> **Work task**: Wherever a line below holds the word "Lozano", copy that line.

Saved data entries
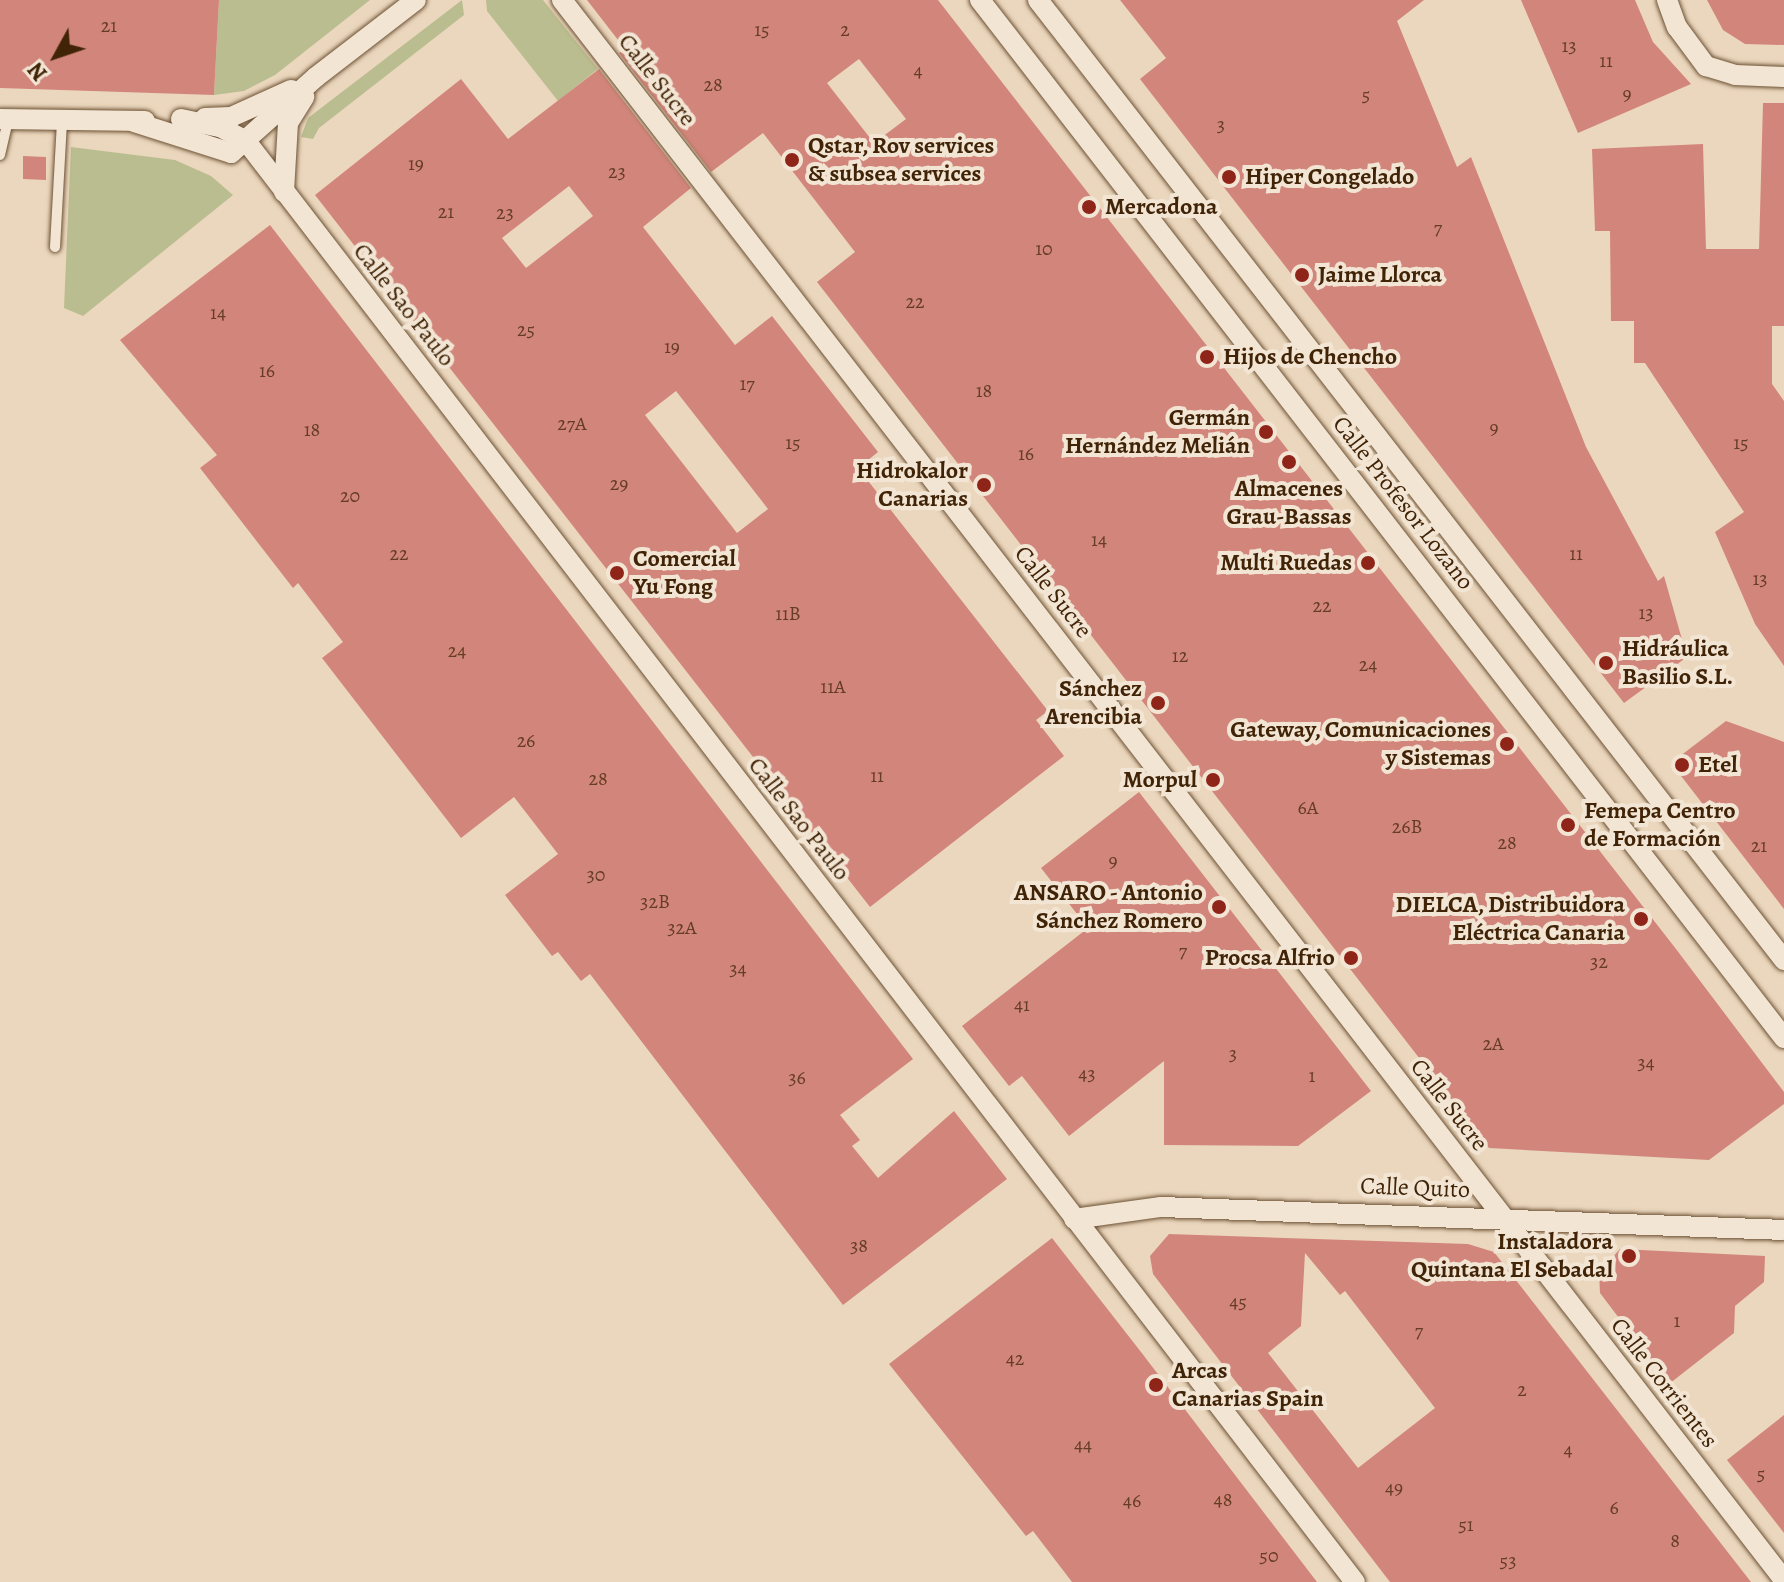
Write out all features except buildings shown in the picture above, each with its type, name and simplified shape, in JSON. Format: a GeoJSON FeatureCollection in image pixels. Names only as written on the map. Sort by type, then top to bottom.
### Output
{"type":"FeatureCollection","features":[{"type":"Feature","properties":{"kind":"street"},"geometry":{"type":"LineString","coordinates":[[134,122],[206,149],[231,153],[316,77],[416,0]]}},
{"type":"Feature","properties":{"kind":"street","name":"Calle Sucre"},"geometry":{"type":"LineString","coordinates":[[562,0],[1503,1217]]}},
{"type":"Feature","properties":{"kind":"street","name":"Calle Profesor Lozano"},"geometry":{"type":"LineString","coordinates":[[980,0],[1784,1038]]}},
{"type":"Feature","properties":{"kind":"street","name":"Calle Profesor Lozano"},"geometry":{"type":"LineString","coordinates":[[1038,0],[1784,960]]}},
{"type":"Feature","properties":{"kind":"street"},"geometry":{"type":"LineString","coordinates":[[1667,0],[1677,27],[1706,66],[1735,75],[1784,77]]}},
{"type":"Feature","properties":{"kind":"street"},"geometry":{"type":"LineString","coordinates":[[4,119],[134,122],[231,117],[316,77]]}},
{"type":"Feature","properties":{"kind":"street"},"geometry":{"type":"LineString","coordinates":[[284,192],[288,123],[316,77]]}},
{"type":"Feature","properties":{"kind":"street","name":"Calle Sao Paulo"},"geometry":{"type":"LineString","coordinates":[[181,119],[220,127],[246,141],[1355,1582]]}},
{"type":"Feature","properties":{"kind":"street","name":"Calle Quito"},"geometry":{"type":"LineString","coordinates":[[1074,1219],[1161,1207],[1503,1217],[1784,1230]]}},
{"type":"Feature","properties":{"kind":"street","name":"Calle Quito"},"geometry":{"type":"LineString","coordinates":[[1755,1227],[1784,1214]]}},
{"type":"Feature","properties":{"kind":"street","name":"Calle Corrientes"},"geometry":{"type":"LineString","coordinates":[[1503,1217],[1784,1580]]}},
{"type":"Feature","properties":{"kind":"street","name":"Calle Quito"},"geometry":{"type":"LineString","coordinates":[[1755,1227],[1784,1224]]}},
{"type":"Feature","properties":{"kind":"lane"},"geometry":{"type":"LineString","coordinates":[[0,155],[4,119]]}},
{"type":"Feature","properties":{"kind":"lane"},"geometry":{"type":"LineString","coordinates":[[55,247],[62,121]]}},
{"type":"Feature","properties":{"kind":"green space"},"geometry":{"type":"Polygon","coordinates":[[[219,0],[370,0],[275,75],[244,91],[214,95],[219,0]]]}},
{"type":"Feature","properties":{"kind":"green space"},"geometry":{"type":"Polygon","coordinates":[[[462,0],[464,15],[319,128],[313,139],[301,137],[308,118],[462,0]]]}},
{"type":"Feature","properties":{"kind":"green space"},"geometry":{"type":"Polygon","coordinates":[[[486,0],[543,0],[598,69],[558,101],[487,11],[486,0]]]}},
{"type":"Feature","properties":{"kind":"green space"},"geometry":{"type":"Polygon","coordinates":[[[71,147],[175,160],[211,176],[233,195],[83,316],[64,308],[71,147]]]}},
{"type":"Feature","properties":{"kind":"place","name":"Qstar, Rov services & subsea services"},"geometry":{"type":"Point","coordinates":[792,160]}},
{"type":"Feature","properties":{"kind":"place","name":"Hiper Congelado"},"geometry":{"type":"Point","coordinates":[1229,177]}},
{"type":"Feature","properties":{"kind":"place","name":"Mercadona"},"geometry":{"type":"Point","coordinates":[1089,207]}},
{"type":"Feature","properties":{"kind":"place","name":"Jaime Llorca"},"geometry":{"type":"Point","coordinates":[1302,275]}},
{"type":"Feature","properties":{"kind":"place","name":"Hijos de Chencho"},"geometry":{"type":"Point","coordinates":[1207,357]}},
{"type":"Feature","properties":{"kind":"place","name":"Germán Hernández Melián"},"geometry":{"type":"Point","coordinates":[1266,432]}},
{"type":"Feature","properties":{"kind":"place","name":"Almacenes Grau-Bassas"},"geometry":{"type":"Point","coordinates":[1289,462]}},
{"type":"Feature","properties":{"kind":"place","name":"Hidrokalor Canarias"},"geometry":{"type":"Point","coordinates":[984,485]}},
{"type":"Feature","properties":{"kind":"place","name":"Multi Ruedas"},"geometry":{"type":"Point","coordinates":[1368,563]}},
{"type":"Feature","properties":{"kind":"place","name":"Comercial Yu Fong"},"geometry":{"type":"Point","coordinates":[617,573]}},
{"type":"Feature","properties":{"kind":"place","name":"Hidráulica Basilio S.L."},"geometry":{"type":"Point","coordinates":[1606,663]}},
{"type":"Feature","properties":{"kind":"place","name":"Sánchez Arencibia"},"geometry":{"type":"Point","coordinates":[1158,703]}},
{"type":"Feature","properties":{"kind":"place","name":"Gateway, Comunicaciones y Sistemas"},"geometry":{"type":"Point","coordinates":[1507,744]}},
{"type":"Feature","properties":{"kind":"place","name":"Etel"},"geometry":{"type":"Point","coordinates":[1682,765]}},
{"type":"Feature","properties":{"kind":"place","name":"Morpul"},"geometry":{"type":"Point","coordinates":[1213,780]}},
{"type":"Feature","properties":{"kind":"place","name":"Femepa Centro de Formación"},"geometry":{"type":"Point","coordinates":[1568,825]}},
{"type":"Feature","properties":{"kind":"place","name":"ANSARO - Antonio Sánchez Romero"},"geometry":{"type":"Point","coordinates":[1219,907]}},
{"type":"Feature","properties":{"kind":"place","name":"DIELCA, Distribuidora Eléctrica Canaria"},"geometry":{"type":"Point","coordinates":[1641,919]}},
{"type":"Feature","properties":{"kind":"place","name":"Procsa Alfrio"},"geometry":{"type":"Point","coordinates":[1351,958]}},
{"type":"Feature","properties":{"kind":"place","name":"Instaladora Quintana El Sebadal"},"geometry":{"type":"Point","coordinates":[1629,1256]}},
{"type":"Feature","properties":{"kind":"place","name":"Arcas Canarias Spain"},"geometry":{"type":"Point","coordinates":[1156,1385]}}]}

> **Reply**:
{"type":"Feature","properties":{"kind":"street","name":"Calle Profesor Lozano"},"geometry":{"type":"LineString","coordinates":[[980,0],[1784,1038]]}},
{"type":"Feature","properties":{"kind":"street","name":"Calle Profesor Lozano"},"geometry":{"type":"LineString","coordinates":[[1038,0],[1784,960]]}},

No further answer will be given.